(Dataset entries)
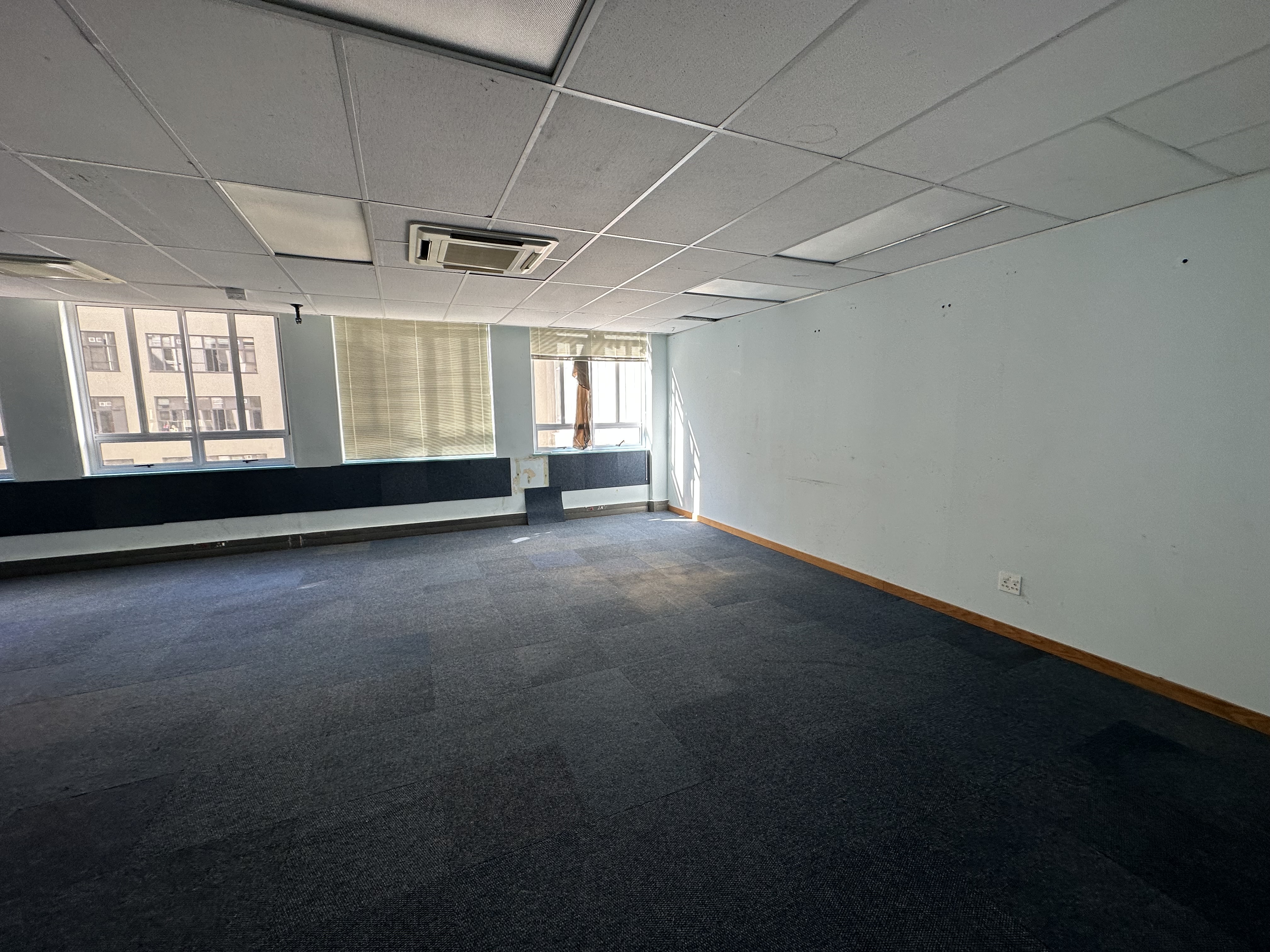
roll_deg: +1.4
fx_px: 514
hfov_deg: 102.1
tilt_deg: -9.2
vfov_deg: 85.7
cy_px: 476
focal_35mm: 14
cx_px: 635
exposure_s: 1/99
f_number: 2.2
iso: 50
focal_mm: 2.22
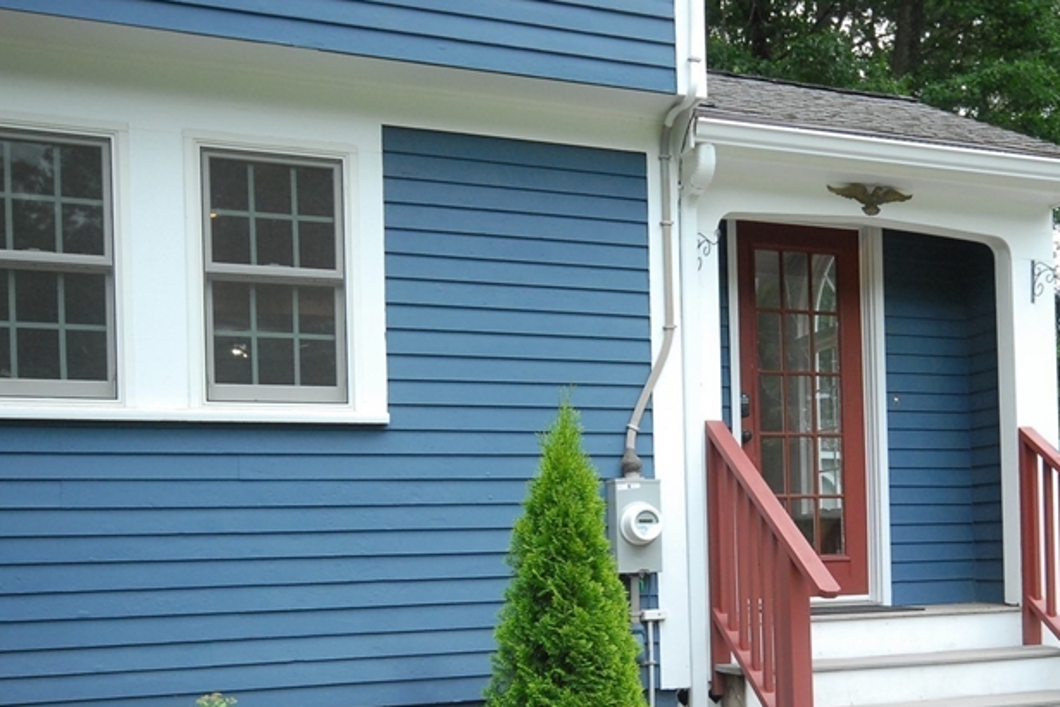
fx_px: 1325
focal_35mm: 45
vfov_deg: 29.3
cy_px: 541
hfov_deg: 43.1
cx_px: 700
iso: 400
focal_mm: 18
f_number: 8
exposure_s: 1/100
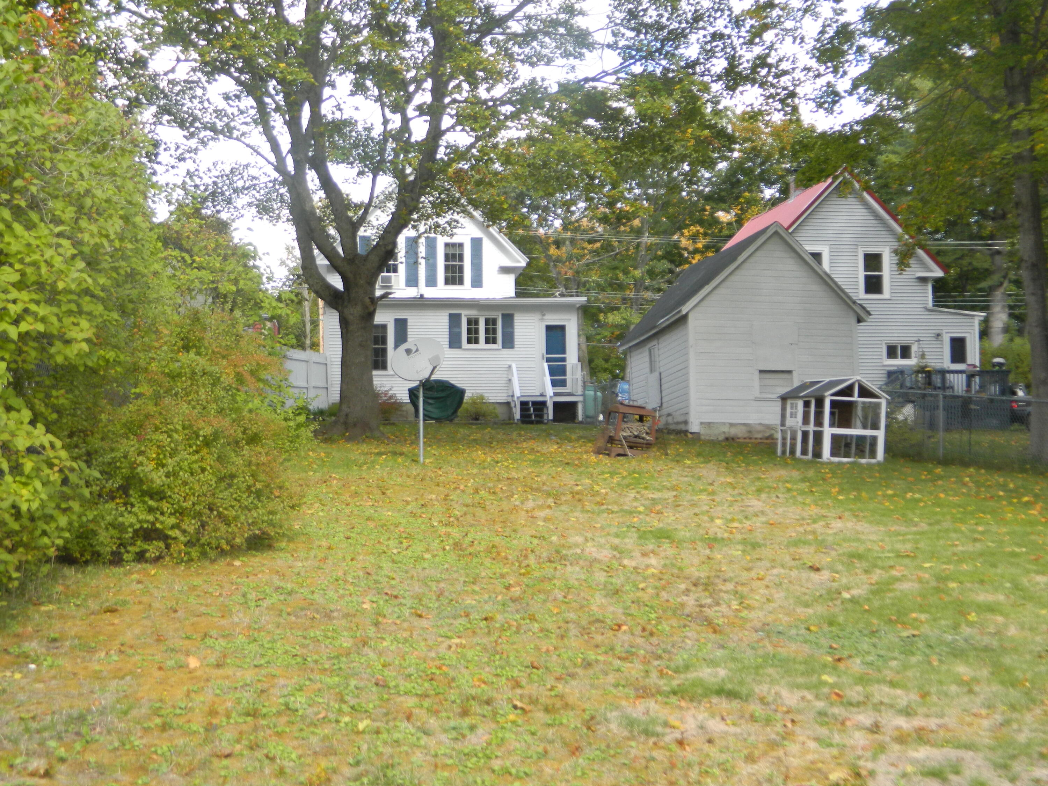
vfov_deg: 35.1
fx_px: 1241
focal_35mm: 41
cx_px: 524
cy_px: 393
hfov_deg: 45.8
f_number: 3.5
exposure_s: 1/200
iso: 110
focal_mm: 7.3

§ **PROBLEM REQUIREMENTS**
Set each line of the records down exactly, leaving every picture out.

§ **OUTPUT BELOW**
roll_deg: +1.4
fx_px: 514
hfov_deg: 102.1
tilt_deg: -9.2
vfov_deg: 85.7
cy_px: 476
focal_35mm: 14
cx_px: 635
exposure_s: 1/99
f_number: 2.2
iso: 50
focal_mm: 2.22
fx_px: 1325
focal_35mm: 45
vfov_deg: 29.3
cy_px: 541
hfov_deg: 43.1
cx_px: 700
iso: 400
focal_mm: 18
f_number: 8
exposure_s: 1/100
vfov_deg: 35.1
fx_px: 1241
focal_35mm: 41
cx_px: 524
cy_px: 393
hfov_deg: 45.8
f_number: 3.5
exposure_s: 1/200
iso: 110
focal_mm: 7.3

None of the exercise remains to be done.